Action item –
Copy each of the rows below word for word, leaving out the pictures.

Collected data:

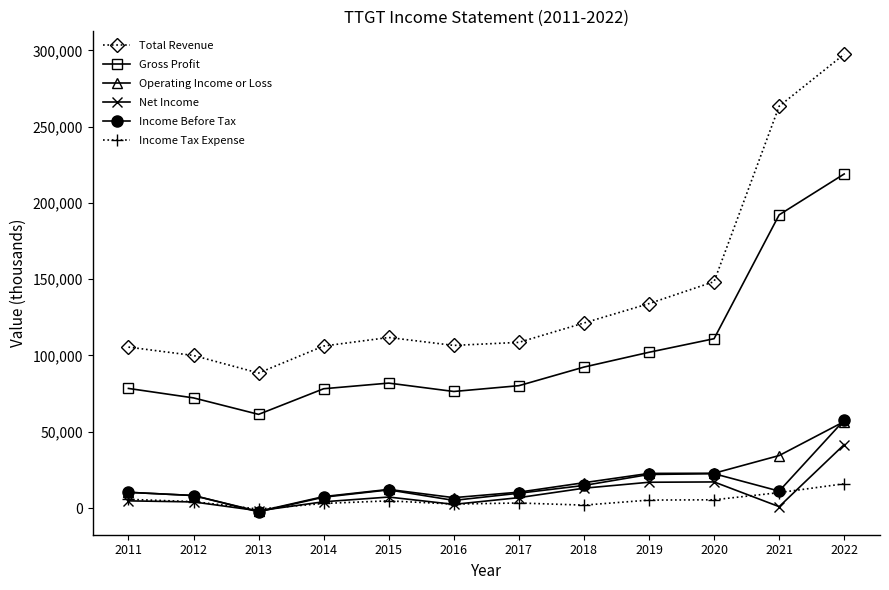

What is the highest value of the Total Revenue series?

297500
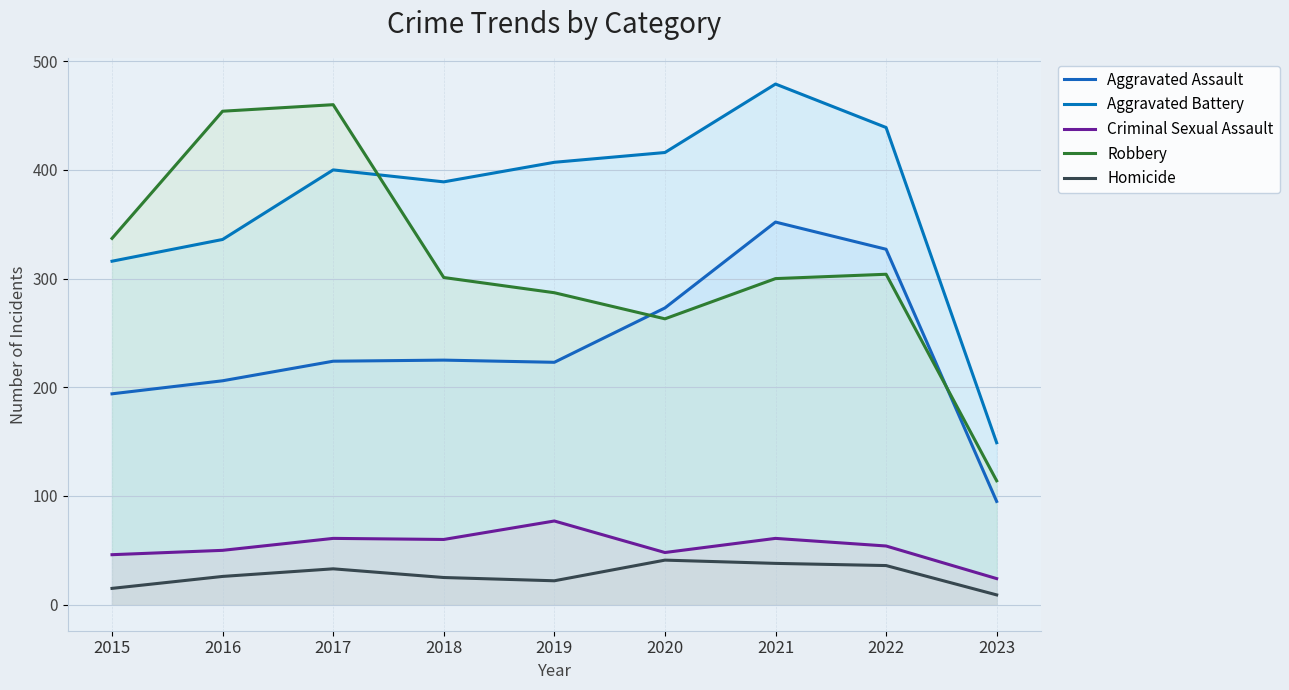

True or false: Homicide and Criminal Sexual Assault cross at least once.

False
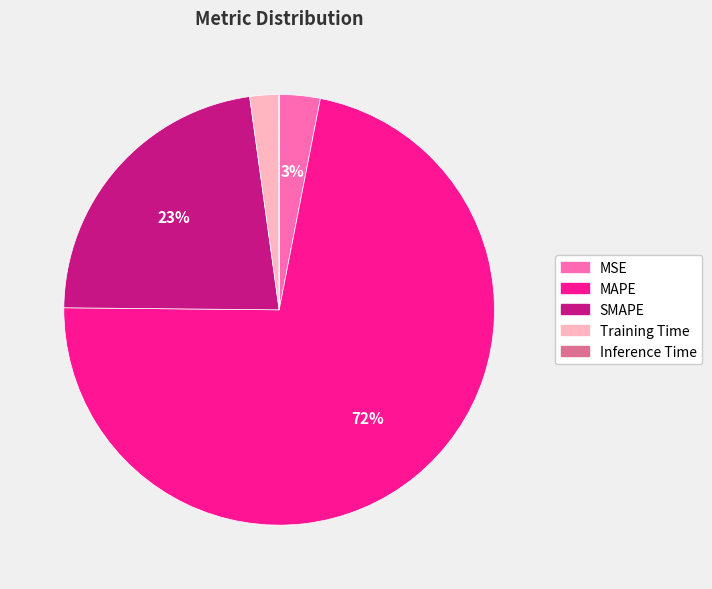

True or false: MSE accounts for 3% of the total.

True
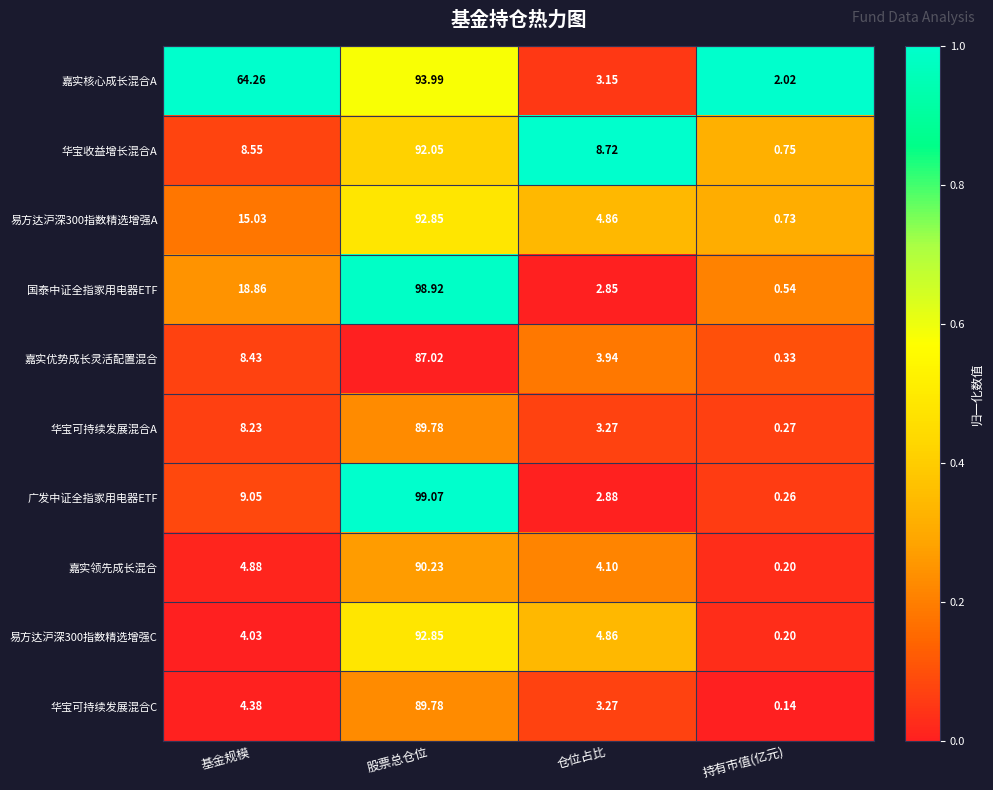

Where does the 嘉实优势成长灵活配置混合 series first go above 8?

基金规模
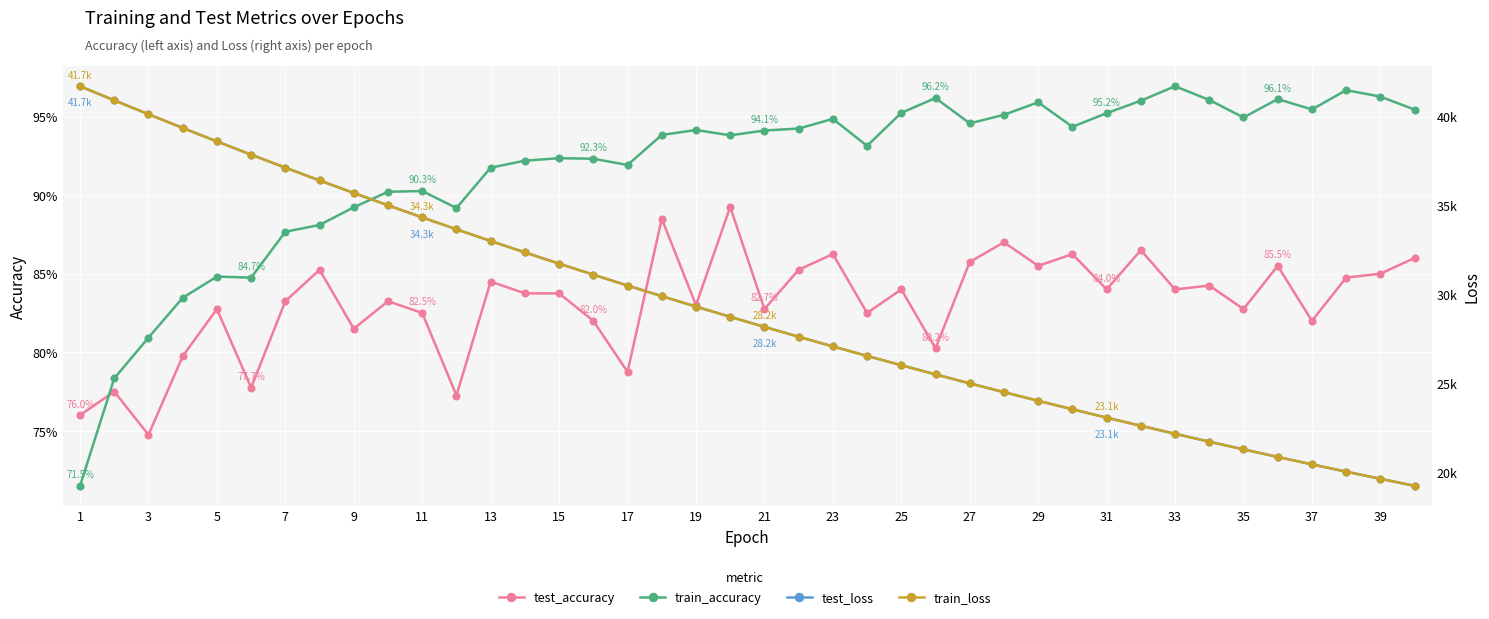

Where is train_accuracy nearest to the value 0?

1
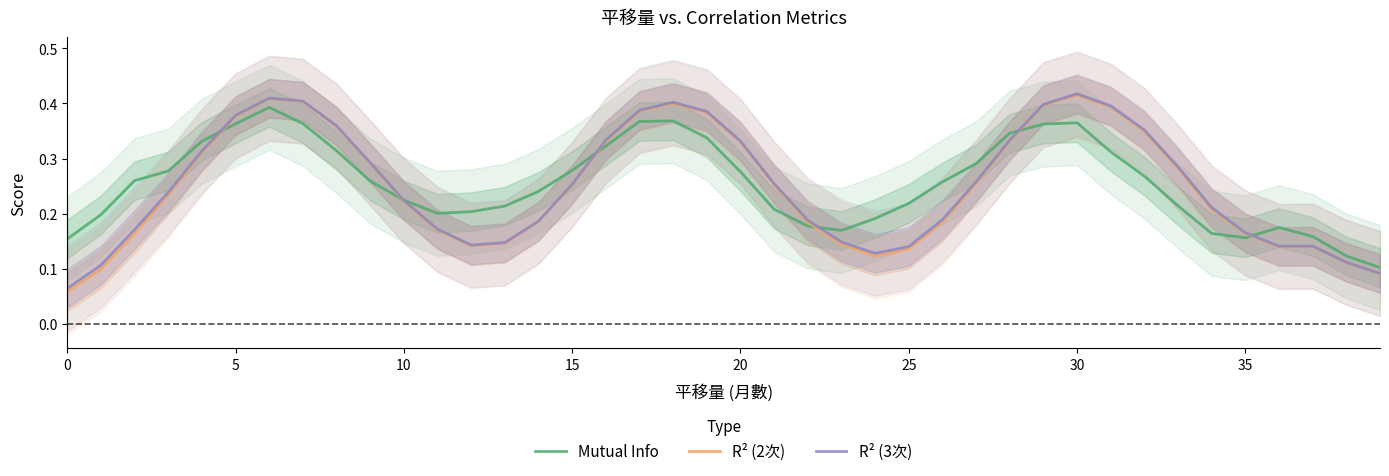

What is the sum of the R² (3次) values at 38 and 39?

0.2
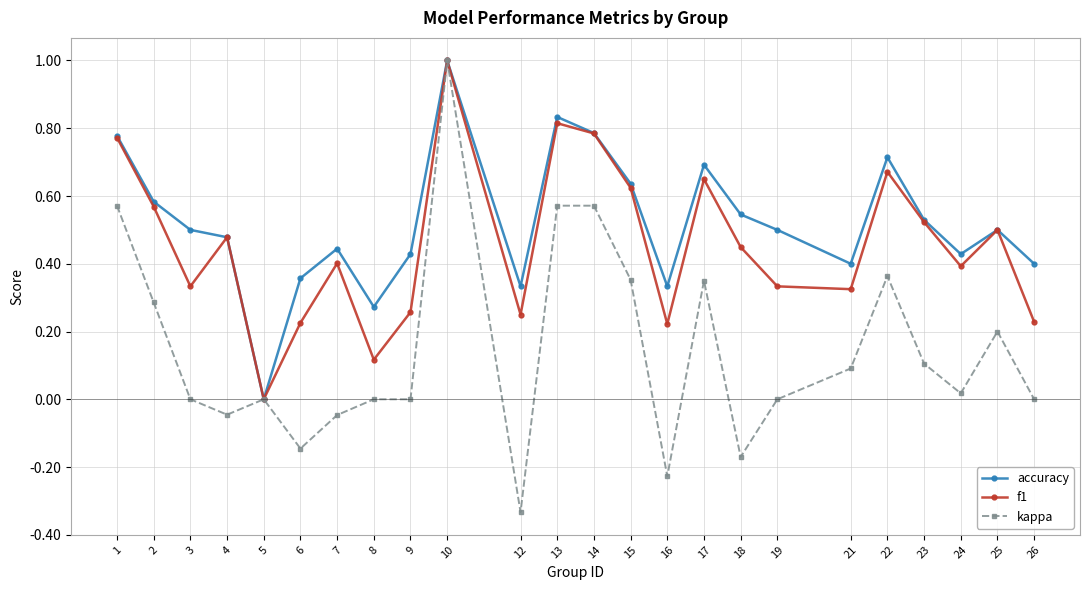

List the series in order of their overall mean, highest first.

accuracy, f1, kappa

Answer to this task –
What is the highest value of the Total Revenue series?

297500

True or false: Homicide and Criminal Sexual Assault cross at least once.

False

True or false: MSE accounts for 3% of the total.

True

Where does the 嘉实优势成长灵活配置混合 series first go above 8?

基金规模

Where is train_accuracy nearest to the value 0?

1

What is the sum of the R² (3次) values at 38 and 39?

0.2

List the series in order of their overall mean, highest first.

accuracy, f1, kappa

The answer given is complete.